In February 1941, Prime Minister Winston Churchill stood in front of a British Broadcasting Corp. microphone to deliver one of his regular addresses. His listeners were the people of Britain, but his audience was President Franklin Roosevelt.

Churchill, as leader of a besieged and alone United Kingdom, needed help to survive in the early days of World War II. During those trying days, and during that broadcast, Churchill asked not that the United States take up Britain’s wartime burden, but that the United States offer the assistance required for Britain to bear the burden on its own.

In his famous words, Churchill said, “Give us the tools and we will finish the job.” One month later, the Congress of the United States passed the Lend Lease Act that supplied Britain with those tools.

Today, as the business community of the United States reels from an unprecedented global economic slowdown, it looks to the incoming administration of President-elect Barack Obama for a similar partnership.

There is no doubt as to our mutual burden – clean up the financial mess; create jobs; address societal health, energy and environmental needs; invest in our communities; retain our international competitiveness; and return value to those that invest in us.

Working with President-elect Obama, we must move quickly to deploy the right tools for American business to undertake and finish that job.

First, we need a tax system that rewards and encourages investment in new technologies and new industries such as alternative energy and alternative transportation.

Companies like Dow Corning use the current federal research and development tax credit to spur research into cutting-edge products and technologies – as do almost 18,000 other American firms.

Yet, that tax provision is temporary – it is in effect only until the end of 2009. This 13-month time frame is not long enough to provide the planning and continuity needed to truly take advantage of this otherwise most useful provision.

Moreover, the provision is too narrow. It does not cover investments in manufacturing facilities – existing or potential. Without a focus on the “bricks and mortar” as well as on research and development – the key goal of domestic job creation cannot be achieved.

Second, the United States needs to provide the help needed to train workers to meet the employment demands of this century. We know, sadly, that the industries that carried America to industrial greatness in the last century will not be the ones to sustain that greatness this century.

I have seen in my own state of Michigan proud industries and companies close factories and shed workers. These productive citizens need help to transition to the jobs of the future, many of which can and will be found in the new technologies and new industries.

There is a tool to help achieve this goal. The Green Jobs Workforce Investment Fund became law in 2007. It is a federal program to train workers for gainful employment in the renewable energy and energy efficiency sectors of our economy. It links, through competitive grants, community colleges, labor unions, the private sector and other organizations so they can provide the training needed to unemployed or displaced workers.

This program has never been adequately funded. Envisioned to help 20,000 to 30,000 new workers each year at yearly expenditure of $125 million, it has been funded at less than 25 percent of that level.

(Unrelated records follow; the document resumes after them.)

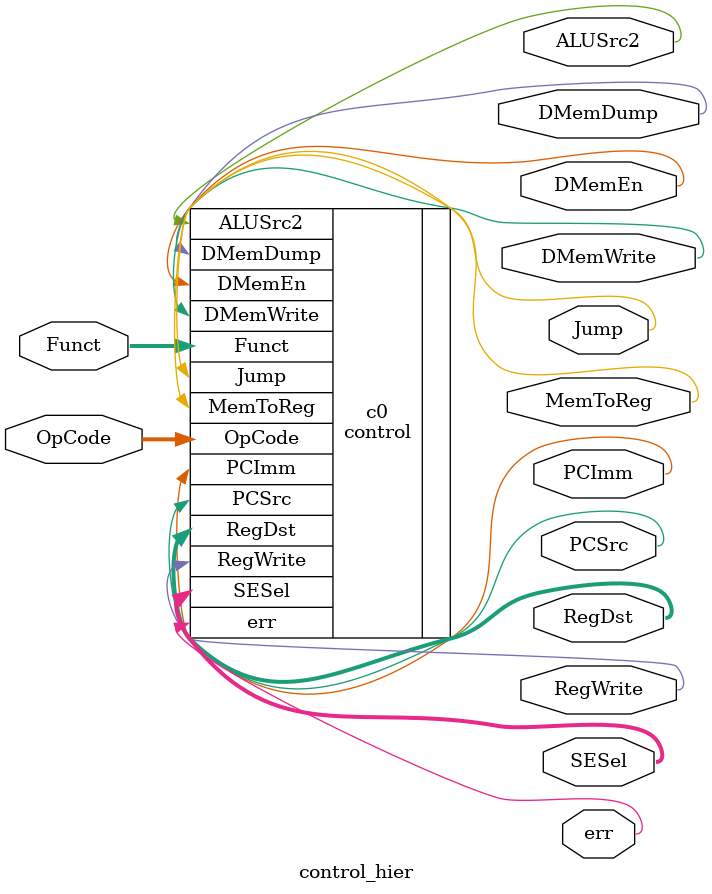
<source format=v>
/*
   CS/ECE 552, Spring '19
   Homework #6, Problem #1
  
   Wrapper module around global control logic.

   YOU SHALL NOT EDIT THIS FILE. ANY CHANGES TO THIS FILE WILL
   RESULT IN ZERO FOR THIS PROBLEM.
*/
module control_hier (/*AUTOARG*/
                     // Outputs
                     err, 
                     RegDst,
                     SESel,
                     RegWrite,
                     DMemWrite,
                     DMemEn,
                     ALUSrc2,
                     PCSrc,
					 PCImm,
                     MemToReg,
                     DMemDump,
                     Jump,
                     // Inputs
                     OpCode,
                     Funct
                     );

   // inputs
   input [4:0]  OpCode;
   input [1:0]  Funct;
   
   // outputs
   output       err;
   output       RegWrite, DMemWrite, DMemEn, ALUSrc2, PCSrc, 
                MemToReg, DMemDump, Jump, PCImm;
   output [1:0] RegDst;
   output [2:0] SESel;

   wire         clk, rst, errClkRst;

   // Ignore errClkRst for now
   clkrst clk_generator(.clk(clk), .rst(rst), .err(errClkRst) );
   control c0(
              // Outputs
              .err                          (err),
              .RegDst                       (RegDst),
              .SESel                        (SESel),
              .RegWrite                     (RegWrite),
              .DMemWrite                    (DMemWrite),
              .DMemEn                       (DMemEn),
              .ALUSrc2                      (ALUSrc2),
			  .PCImm						(PCImm),
              .PCSrc                        (PCSrc),
              .MemToReg                     (MemToReg),
              .DMemDump                     (DMemDump),
              .Jump                         (Jump),
              // Inputs
              .OpCode                       (OpCode),
              .Funct                        (Funct));

endmodule

</source>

The losers are those many otherwise skilled workers who form a ready and otherwise able talent pool for this growing industrial sector. Congress should fully fund this program.

Third, we must invest in and promote career and technical education. As a nation, we spend billions of dollars on education at all levels.

As great as our education system is, and as well regarded as our institutions of higher learning are, we find that far too often our workers are not prepared – in math, in science, in technical skills – to assume their rightful places in the new workforce. Increased emphasis on these building blocks of learning will help us be more competitive in the world economy.

Sixty-seven years ago when the Congress passed the Lend-Lease Act, it enacted legislation that required something from Britain.

In return for the tools, Britain provided the United States with military bases in this hemisphere enhancing our security – the bricks and mortar if you will. Britain repaid, over time, hundreds of millions of dollars in loans granted by the act – a clear return on investment.

American business now looks to the Obama administration for the same kind of vision and support. A program to ignite the American business community’s economic engine – centered on financial incentives, worker training and education – will, I am confident, pay the same broad based dividends to America as did the Lend Lease nearly 70 years ago. Provide the tools and together the public and private sectors of America can finish the job.

Stephanie A. Burns is the chairman, president and chief executive officer of the Dow Corning Corp. in Midland, Mich.